- Page extract

++++++++++++++++++++

In [39]:
import pandas as pd
import arff
import os 
import re
import numpy as np
from sklearn.impute import KNNImputer
from sklearn.preprocessing import StandardScaler

In [40]:
# Adjust pandas display options to show all values
# pd.set_option('display.max_rows', None)
# pd.set_option('display.max_columns', None)
# pd.set_option('display.width', None)
# pd.set_option('display.max_colwidth', None)

In [41]:
# Import metadata 
dimension=pd.read_csv('dimension/dimension.csv',delimiter=';')
sector=pd.read_csv('dimension/sector_dimension.csv')

In [42]:
# Clean the .arff file:
# Step 1: Clean random letters appearing and convert them to m
# Step 2: Clean the letter m in the Sector column which should be numeric,
# we know it`s the last column, convert m to ?
# which is the null value for numeric attributes in .arff files
# Step 3: Remove rows where the country Italy appears inb the first column

for filename in os.listdir('data/'):# Loop through each file in the directory
    with open(f'data/{filename}', 'r') as rf: # Open the .arff file
        # Read lines from the file
        lines = rf.readlines()

    for i, line in enumerate(lines):
        
        # Step 1: 
        # Clean random letters appearing and convert them to m
        pattern = r',([a-z]),'# Regex to match comma + single lowercase letter + comma
        # Perform the substitution
        lines[i] = re.sub(pattern, lambda x: ',m,', line)
        
        # Step 2:
        # If there is an m in the last three characters
        if 'm' in line[-3:]:
            # If yes, replace 'm' with '?' in the last 3 characters
            lines[i] = line[:-3] + line[-3:].replace('m', '?')
    
        # Step 3:
        # Split the string by commas
        string_elements = line.split(',')
        # Get the first value
        first_value = string_elements[0]

        # Check if the first value is Italy
        if first_value == 'Italy':
            # If not, mark the line with 'Remove'
            lines[i] = 'Remove'
            
    # Let`s remove all the lines=='Remove'
    lines = [line for line in lines if line != 'Remove']     
    
    # Write modified lines back to a new ARFF file
    with open(f'data_modified/{filename}', 'w') as wf:
        wf.writelines(lines)

In [43]:
# Imports the cleaned up arff files from data_modified and puts them in a single df.

++++++++++++++++++++

- Collected data
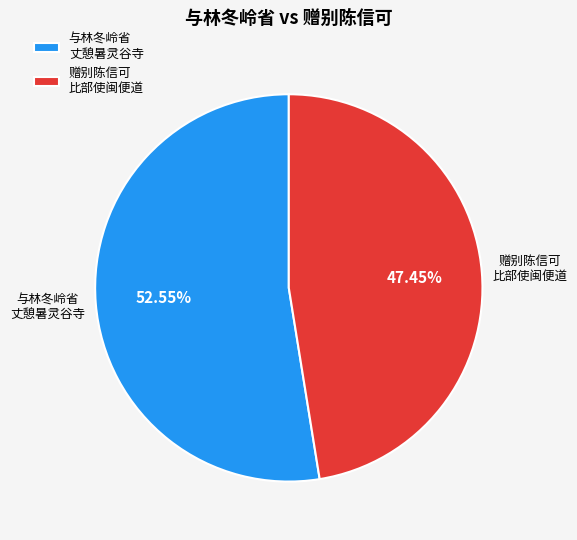

Approximately how many times larger is the value at 赠别陈信可 比部使闽便道 compared to 与林冬岭省 丈憩暑灵谷寺?

0.9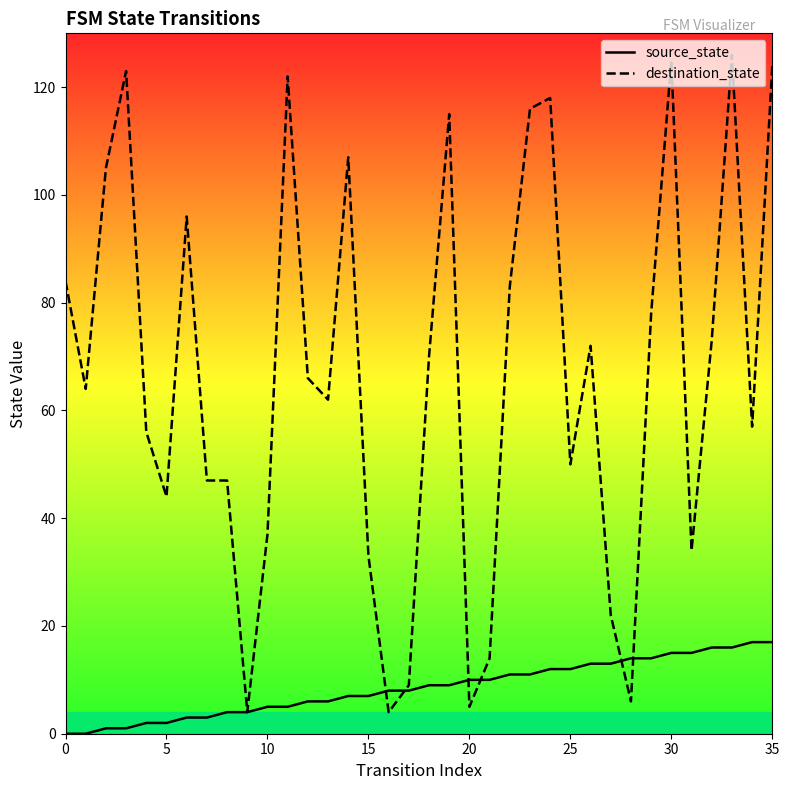

Which series ends up on top after the final intersection of source_state and destination_state?

destination_state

++++++++++++++++++++

- What needs to be done
Reproduce the part of the ARFF-cleaning notebook above character for character, starting with "# pd.set_option('display.max_columns', None)" and going on through "dimension=pd.read_csv('dimension/dimension.csv',delimiter=';')".

- Answer to this exercise
# pd.set_option('display.max_columns', None)
# pd.set_option('display.width', None)
# pd.set_option('display.max_colwidth', None)

In [41]:
# Import metadata 
dimension=pd.read_csv('dimension/dimension.csv',delimiter=';')